---- EXERCISE INPUTS

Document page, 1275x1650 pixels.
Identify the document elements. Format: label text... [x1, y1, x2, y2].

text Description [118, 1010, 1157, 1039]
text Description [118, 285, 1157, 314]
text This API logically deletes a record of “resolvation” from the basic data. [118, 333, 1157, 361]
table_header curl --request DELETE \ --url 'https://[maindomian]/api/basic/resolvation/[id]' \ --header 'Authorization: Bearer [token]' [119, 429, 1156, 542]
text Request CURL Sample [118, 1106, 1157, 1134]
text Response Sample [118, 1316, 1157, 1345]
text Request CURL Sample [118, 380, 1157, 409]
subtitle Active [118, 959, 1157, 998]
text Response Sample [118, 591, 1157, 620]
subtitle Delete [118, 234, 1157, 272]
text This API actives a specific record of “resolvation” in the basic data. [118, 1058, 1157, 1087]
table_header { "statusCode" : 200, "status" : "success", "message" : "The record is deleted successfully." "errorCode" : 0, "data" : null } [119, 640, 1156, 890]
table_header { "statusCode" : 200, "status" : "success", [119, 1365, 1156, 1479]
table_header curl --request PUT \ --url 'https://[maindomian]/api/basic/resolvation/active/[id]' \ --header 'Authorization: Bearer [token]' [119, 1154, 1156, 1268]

--------

▶ **DESCRIPTION OF THE TASK**
Copy out the lines of the records above exactly, starting at the first line and ending with the line that contains "Identify the document".

▶ **PROBLEM SOLUTION**
Document page, 1275x1650 pixels.
Identify the document elements. Format: label text... [x1, y1, x2, y2].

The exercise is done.